Late-summer blackbird flocks

Time for my annual late-summer post about the flocks of blackbirds in our marsh. Each year at this time, they get up in huge flocks and come out of the marsh right as the sun is coming over the trees. I try to get down to the river most mornings to see it.

It begins down river from us, in the phragmites in the distance in this photo

You can hear them before you can see them. After a while they begin to fly up into the treetops across the river. Right about the middle of this photo – (shooting this stuff is awful, it shows me all the dust on my cameras’ sensors)

 

It’s easiest to see them on bare or nearly bare branches against the sky – but they’re on every branch regardless.
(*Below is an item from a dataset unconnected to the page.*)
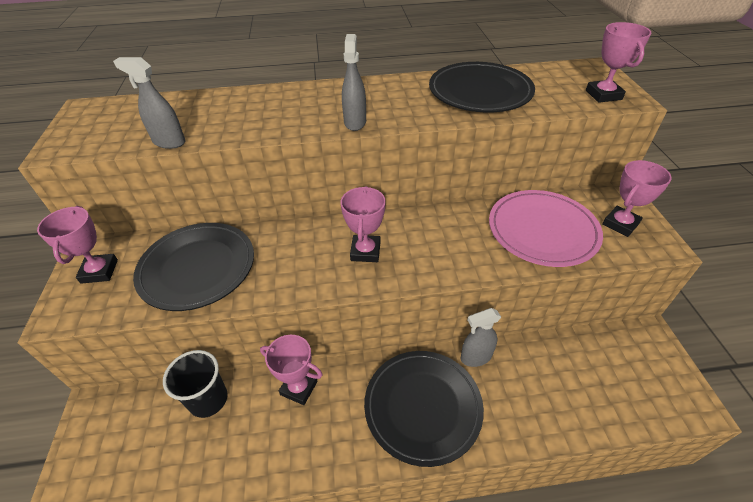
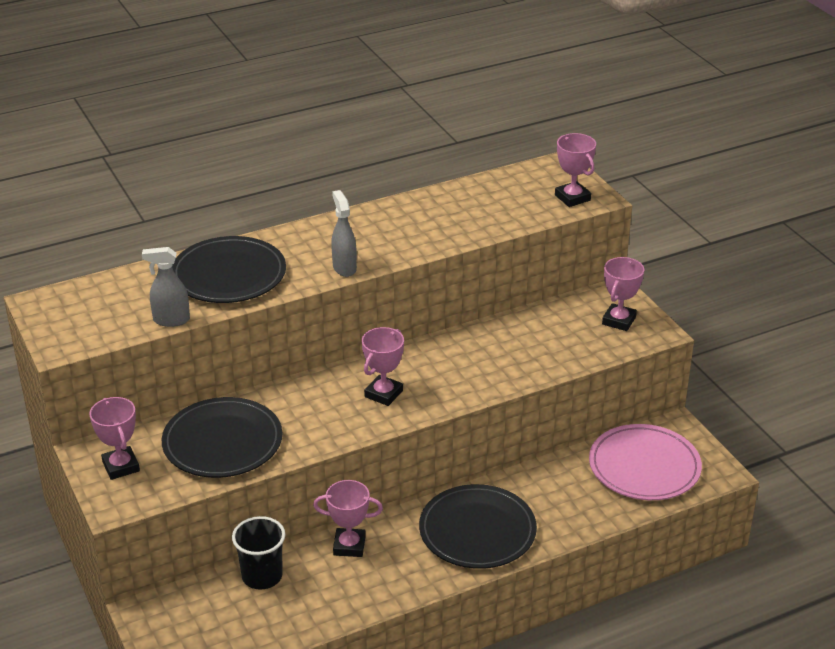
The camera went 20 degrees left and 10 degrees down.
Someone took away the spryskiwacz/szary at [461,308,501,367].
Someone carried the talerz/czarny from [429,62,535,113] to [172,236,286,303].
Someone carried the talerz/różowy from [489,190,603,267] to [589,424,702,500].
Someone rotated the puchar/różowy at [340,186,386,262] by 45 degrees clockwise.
They begin to leave those trees in flocks that at first seem large…

 

When they get up over me, they begin to catch the sunlight…they’re almost all red-winged blackbirds (Agelaius phoeniceus) and common grackles (Quiscalus quiscula) as far as I can tell.

As they get up in the sky, there’s two (or more) places to watch – those up there…

And the larger flocks now moving up to take their place…

Then it really begins to get big…

The sound is as impressive as the sight…

a few pictures as I tried to follow the whole flock both coming up and across the sky…

Once the large flocks begin to move, the whole thing only lasts about a minute, maybe a minute & 1/2.

 

Now – count ’em. There’s a lot of them…

 

A short video from 2 weeks ago. The flock gets bigger for a while, then it will taper off in a while…some of these birds leave here in the autumn, but some winter-over now.

13 thoughts on “Late-summer blackbird flocks

  1. Fascinating, thanks for sharing. The video really provides a good view of the scale and the sounds. Is this something that occurs daily? Is this a practice run for when they head south or are they already heading somewhere else? Thanks.

  2. It must be amazing to see that big of a flock! Once you mentioned the red winged blackbirds, I realized that mine have gone. I live in Ohio. Mine must be on their way to you,maybe part of one of the flocks you see.